━━━━━ Dataset records ━━━━━

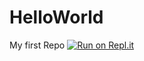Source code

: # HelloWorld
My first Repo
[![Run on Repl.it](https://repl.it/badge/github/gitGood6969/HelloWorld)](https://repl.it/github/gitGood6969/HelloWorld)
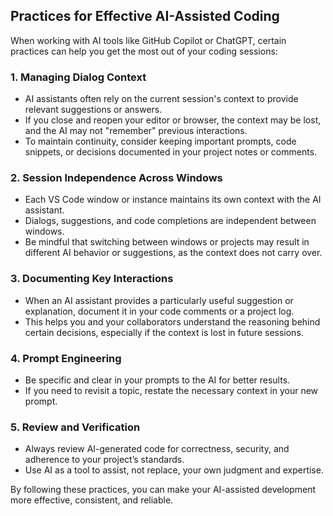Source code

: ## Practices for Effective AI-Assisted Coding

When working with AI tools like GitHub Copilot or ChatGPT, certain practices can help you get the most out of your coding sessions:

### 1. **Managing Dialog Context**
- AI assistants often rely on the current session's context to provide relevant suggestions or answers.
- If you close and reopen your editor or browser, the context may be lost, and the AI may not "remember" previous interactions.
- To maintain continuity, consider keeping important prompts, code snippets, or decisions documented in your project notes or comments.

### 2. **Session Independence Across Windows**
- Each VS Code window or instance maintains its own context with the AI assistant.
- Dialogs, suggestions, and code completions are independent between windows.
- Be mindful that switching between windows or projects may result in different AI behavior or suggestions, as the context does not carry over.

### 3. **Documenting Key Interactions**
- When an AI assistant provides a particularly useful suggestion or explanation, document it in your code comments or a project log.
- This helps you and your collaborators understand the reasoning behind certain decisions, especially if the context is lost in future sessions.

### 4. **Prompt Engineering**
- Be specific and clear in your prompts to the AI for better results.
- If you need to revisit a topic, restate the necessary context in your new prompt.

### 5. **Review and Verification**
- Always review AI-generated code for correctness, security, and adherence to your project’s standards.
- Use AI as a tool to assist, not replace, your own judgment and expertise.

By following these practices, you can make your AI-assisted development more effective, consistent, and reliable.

━━━━━
━━━━━ Dataset records ━━━━━

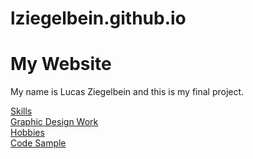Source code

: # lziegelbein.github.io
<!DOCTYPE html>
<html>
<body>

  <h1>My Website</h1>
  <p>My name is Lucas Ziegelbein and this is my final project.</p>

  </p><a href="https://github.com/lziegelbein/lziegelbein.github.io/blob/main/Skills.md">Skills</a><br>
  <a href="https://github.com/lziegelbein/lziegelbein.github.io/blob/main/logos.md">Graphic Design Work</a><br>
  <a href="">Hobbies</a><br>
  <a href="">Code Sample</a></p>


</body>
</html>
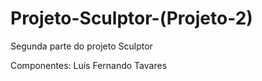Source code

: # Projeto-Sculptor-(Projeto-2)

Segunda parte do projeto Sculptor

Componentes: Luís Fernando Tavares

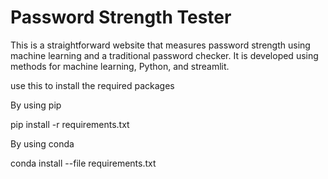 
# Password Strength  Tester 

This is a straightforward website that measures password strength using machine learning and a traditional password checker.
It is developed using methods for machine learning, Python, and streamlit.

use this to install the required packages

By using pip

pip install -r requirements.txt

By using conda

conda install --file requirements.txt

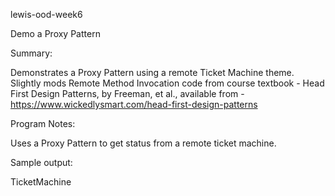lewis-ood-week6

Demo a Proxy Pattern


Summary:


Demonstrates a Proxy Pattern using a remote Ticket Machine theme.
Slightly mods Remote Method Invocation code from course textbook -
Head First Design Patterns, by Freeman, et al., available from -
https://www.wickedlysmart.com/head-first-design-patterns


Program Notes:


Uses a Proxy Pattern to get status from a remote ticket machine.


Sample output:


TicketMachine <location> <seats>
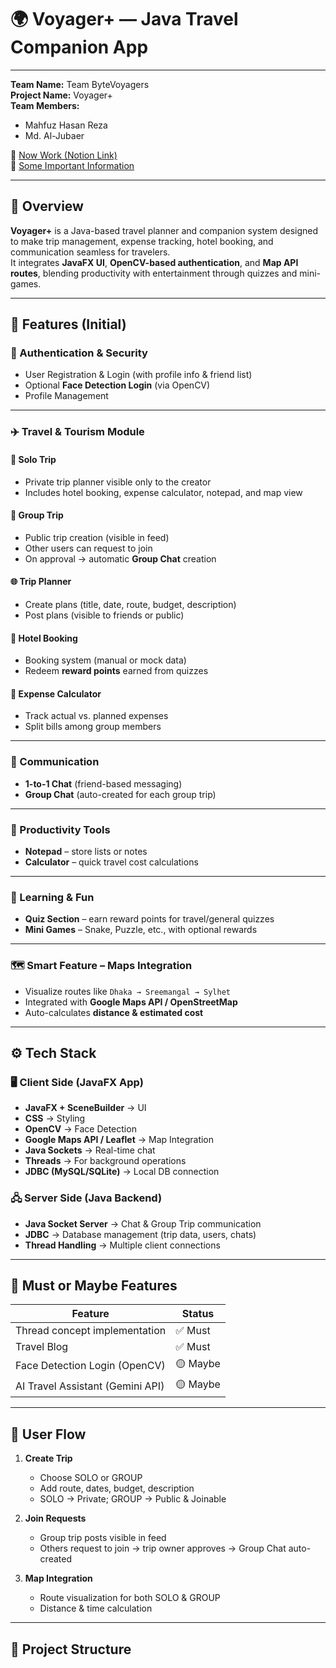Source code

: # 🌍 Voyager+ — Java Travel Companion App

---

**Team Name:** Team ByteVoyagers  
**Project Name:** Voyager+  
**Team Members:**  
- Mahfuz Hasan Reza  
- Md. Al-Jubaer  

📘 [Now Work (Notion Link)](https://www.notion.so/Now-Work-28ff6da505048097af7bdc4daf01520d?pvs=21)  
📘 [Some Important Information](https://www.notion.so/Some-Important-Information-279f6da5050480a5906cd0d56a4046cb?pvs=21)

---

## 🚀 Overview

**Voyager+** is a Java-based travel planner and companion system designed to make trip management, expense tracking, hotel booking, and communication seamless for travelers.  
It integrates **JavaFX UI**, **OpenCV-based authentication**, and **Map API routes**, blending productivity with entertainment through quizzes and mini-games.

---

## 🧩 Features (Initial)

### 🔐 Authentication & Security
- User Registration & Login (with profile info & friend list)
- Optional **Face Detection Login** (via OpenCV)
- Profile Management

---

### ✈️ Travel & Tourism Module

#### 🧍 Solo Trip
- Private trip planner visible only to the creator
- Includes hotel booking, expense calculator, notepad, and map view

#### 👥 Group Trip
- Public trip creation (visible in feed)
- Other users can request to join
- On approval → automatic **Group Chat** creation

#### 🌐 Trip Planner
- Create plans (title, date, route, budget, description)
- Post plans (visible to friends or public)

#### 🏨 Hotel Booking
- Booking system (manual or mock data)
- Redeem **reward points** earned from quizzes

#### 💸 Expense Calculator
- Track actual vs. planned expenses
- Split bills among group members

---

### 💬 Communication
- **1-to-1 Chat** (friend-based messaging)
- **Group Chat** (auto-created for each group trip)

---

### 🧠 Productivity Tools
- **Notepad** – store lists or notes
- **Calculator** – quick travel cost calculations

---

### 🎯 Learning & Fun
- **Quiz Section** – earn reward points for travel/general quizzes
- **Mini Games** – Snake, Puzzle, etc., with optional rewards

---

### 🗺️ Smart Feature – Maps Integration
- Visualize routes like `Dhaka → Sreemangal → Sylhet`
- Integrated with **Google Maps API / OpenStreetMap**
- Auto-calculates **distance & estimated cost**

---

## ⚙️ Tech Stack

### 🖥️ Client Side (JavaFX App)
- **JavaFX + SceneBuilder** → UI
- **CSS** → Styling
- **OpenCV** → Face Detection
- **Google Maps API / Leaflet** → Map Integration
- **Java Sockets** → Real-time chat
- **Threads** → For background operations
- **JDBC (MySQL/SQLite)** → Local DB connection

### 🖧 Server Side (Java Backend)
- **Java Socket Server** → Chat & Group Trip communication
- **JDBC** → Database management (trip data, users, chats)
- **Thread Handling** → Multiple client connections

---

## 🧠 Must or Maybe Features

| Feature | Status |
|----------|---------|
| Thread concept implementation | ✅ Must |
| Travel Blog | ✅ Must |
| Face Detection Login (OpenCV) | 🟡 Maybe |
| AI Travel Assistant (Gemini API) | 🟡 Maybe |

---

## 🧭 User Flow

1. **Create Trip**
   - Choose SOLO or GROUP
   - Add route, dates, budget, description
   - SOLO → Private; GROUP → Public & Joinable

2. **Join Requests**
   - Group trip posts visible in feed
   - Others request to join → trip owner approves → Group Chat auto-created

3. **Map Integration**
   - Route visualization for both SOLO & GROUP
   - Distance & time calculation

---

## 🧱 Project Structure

━━━━━

Copy out, with no changes, every line from the one containing "This is a straightforward" down to the one containing "By using conda".

| Solution to this task |
This is a straightforward website that measures password strength using machine learning and a traditional password checker.
It is developed using methods for machine learning, Python, and streamlit.

use this to install the required packages

By using pip

pip install -r requirements.txt

By using conda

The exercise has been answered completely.